Looking at the U.S equity market moves on Wednesday, concerns over the timelines need to be addressed.
The Front Runners
- Pfizer Inc. (“PFE”) and BioNTech SE: Awaiting safety and manufacturing consistency data for emergency FDA approval.
- AstraZeneca (“AZN”) and the University of Oxford: There have been reports of AstraZeneca’s vaccine being as much as 7 times less expensive than Pfizer’s. While Pfizer and BioNTech are currently leading the race, this could give AstraZeneca the edge, particularly across the emerging markets.
- Moderna Inc. (“MRNA”): Experts are continuing to suggest that Moderna will deliver similar results to that of Pfizer Inc. and BioNTech. Clinical trial data could be out as early as this week. Reuters reported last week that the Swiss government has started a rolling review of its vaccine. This is to ensure a quick approval can be given should it deliver positive results. Swissmedic is also reportedly viewing vaccines under development by AstraZeneca and Pfizer & BioNTech.
Trailing Big Names
- Johnson & Johnson: Phase 3 clinical trials are continuing and are taking place in a number of geographies. Johnson & Johnson began its phase 3 clinical trials back in September. J&J had to put trials on hold following a serious medical event. Trials resumed in late October, however. Trailing Pfizer and a number of others, Johnson & Johnson reportedly received additional funding to ramp up its clinical trials. Partnered with the U.S government, the U.S government has reportedly committed an additional US$454m to support phase 3 trials.
- Medicago: Last week, Medicago released phase 1 trial results. 100% of subjects who received the trial vaccine developed significant antibody and cellular immune responses after two doses. With no safety concerns, the pharma is due to enter phase 2/3 clinical trials before the end of this year. Reuters also reported last week, that Medicago will use a booster from GlaxoSmithKline in its bid to develop an effective vaccine.
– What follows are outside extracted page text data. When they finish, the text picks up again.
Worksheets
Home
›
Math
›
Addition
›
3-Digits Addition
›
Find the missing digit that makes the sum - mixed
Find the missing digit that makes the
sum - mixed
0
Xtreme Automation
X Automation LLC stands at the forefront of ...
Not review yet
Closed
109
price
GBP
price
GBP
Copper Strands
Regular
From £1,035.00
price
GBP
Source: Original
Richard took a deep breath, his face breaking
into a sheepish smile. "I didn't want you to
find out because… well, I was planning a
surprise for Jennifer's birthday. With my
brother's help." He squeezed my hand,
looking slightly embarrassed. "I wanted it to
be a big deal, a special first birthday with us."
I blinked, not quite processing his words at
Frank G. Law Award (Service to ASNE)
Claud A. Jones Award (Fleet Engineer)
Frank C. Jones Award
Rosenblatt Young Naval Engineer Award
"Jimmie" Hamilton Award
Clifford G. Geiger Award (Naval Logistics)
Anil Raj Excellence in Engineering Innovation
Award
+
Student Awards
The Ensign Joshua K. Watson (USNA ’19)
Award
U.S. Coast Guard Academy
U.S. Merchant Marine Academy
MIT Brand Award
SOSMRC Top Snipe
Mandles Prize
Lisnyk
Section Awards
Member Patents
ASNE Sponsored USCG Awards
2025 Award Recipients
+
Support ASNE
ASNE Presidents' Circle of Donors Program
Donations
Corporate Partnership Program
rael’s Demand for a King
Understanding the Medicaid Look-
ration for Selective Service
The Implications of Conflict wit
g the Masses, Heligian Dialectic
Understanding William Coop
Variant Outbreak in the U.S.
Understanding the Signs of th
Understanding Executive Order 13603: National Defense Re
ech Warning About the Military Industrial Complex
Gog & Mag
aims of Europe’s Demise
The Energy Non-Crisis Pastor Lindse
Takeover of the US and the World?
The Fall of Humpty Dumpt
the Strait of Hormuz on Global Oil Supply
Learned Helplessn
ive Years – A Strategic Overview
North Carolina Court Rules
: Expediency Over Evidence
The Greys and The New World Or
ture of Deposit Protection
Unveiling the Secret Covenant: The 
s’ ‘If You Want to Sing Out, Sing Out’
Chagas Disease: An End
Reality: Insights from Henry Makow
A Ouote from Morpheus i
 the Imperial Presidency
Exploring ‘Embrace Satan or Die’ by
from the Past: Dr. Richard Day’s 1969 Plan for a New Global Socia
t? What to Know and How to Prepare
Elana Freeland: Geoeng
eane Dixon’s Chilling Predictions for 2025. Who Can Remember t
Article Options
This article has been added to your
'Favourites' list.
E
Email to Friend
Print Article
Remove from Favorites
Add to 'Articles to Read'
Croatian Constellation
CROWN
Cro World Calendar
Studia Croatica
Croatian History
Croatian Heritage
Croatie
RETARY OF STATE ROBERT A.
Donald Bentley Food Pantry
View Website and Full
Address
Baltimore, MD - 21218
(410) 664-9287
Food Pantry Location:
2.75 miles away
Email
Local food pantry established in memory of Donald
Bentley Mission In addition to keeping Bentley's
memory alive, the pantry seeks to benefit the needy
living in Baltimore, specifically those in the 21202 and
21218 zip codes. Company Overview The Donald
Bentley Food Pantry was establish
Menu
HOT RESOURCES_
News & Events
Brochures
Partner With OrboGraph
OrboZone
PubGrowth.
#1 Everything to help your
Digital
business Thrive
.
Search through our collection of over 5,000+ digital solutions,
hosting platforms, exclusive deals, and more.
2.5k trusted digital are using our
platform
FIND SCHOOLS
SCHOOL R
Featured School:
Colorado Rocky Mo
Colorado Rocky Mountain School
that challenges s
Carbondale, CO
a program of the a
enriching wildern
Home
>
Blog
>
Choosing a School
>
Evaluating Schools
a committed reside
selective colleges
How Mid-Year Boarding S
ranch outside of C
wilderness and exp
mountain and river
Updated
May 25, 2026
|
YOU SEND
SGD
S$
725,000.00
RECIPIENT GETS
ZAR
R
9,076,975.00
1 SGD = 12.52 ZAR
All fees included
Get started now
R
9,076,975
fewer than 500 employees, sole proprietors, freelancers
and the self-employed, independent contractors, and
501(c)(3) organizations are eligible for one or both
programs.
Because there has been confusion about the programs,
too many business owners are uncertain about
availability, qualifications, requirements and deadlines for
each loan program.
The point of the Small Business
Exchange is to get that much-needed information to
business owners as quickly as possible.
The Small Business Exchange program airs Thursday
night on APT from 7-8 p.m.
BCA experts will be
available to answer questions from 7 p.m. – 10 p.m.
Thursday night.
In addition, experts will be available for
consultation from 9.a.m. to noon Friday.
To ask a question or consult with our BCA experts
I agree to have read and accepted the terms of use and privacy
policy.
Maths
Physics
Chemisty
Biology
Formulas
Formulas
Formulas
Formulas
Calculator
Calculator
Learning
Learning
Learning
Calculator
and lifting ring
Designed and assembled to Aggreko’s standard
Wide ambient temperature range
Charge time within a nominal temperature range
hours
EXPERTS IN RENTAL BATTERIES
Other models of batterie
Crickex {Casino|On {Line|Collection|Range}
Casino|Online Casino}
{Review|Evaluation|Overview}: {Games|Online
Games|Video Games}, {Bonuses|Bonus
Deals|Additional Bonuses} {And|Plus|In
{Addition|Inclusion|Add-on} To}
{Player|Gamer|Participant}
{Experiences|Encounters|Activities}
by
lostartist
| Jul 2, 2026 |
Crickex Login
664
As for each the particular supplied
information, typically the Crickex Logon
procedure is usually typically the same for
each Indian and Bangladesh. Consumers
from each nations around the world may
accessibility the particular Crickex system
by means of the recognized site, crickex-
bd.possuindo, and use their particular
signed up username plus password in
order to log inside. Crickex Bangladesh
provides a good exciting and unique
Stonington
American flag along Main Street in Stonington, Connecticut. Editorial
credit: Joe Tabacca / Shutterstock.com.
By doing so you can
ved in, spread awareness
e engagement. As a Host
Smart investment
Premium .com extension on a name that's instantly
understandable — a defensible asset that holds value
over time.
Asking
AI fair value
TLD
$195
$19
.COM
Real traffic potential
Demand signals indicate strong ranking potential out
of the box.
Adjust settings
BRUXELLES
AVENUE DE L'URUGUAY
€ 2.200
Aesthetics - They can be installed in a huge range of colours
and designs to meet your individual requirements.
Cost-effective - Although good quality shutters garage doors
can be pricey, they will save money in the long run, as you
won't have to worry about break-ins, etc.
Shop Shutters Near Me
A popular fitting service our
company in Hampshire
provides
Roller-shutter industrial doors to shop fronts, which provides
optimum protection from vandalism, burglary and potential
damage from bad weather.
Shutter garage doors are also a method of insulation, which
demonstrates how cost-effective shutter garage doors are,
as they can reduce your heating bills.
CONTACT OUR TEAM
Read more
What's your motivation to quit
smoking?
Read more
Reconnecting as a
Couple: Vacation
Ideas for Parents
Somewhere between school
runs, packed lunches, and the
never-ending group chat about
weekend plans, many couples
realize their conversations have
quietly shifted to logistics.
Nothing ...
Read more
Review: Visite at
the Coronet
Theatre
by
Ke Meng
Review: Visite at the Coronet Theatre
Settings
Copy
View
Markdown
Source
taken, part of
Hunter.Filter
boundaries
- Novavax: While trailing the majority of the front runners, Novavax is expected to release phase 3 clinical trials from the UK in the 1st Unlikely its peers, Novavax is looking to deliver a dual vaccine. In addition to a COVID-19 vaccine, the company is looking to also include a flu vaccine. For the Novavax dual vaccine, storage of between 35F and 46F means that transport is far simpler and cheaper. One final advantage that Novavax reportedly has over its peers is production capacity.
Sanofi / GlaxoSmithKline: The partnership received a US$2.1bn funding commitment from the Trump administration to deliver a COVID-19 vaccine. Their first results are expected in early December, with late-stage trials to begin before year-end. Along with Johnson & Johnson, Medicago, and Novavax, the vaccine currently trails Pfizer, Moderna, and AstraZeneca.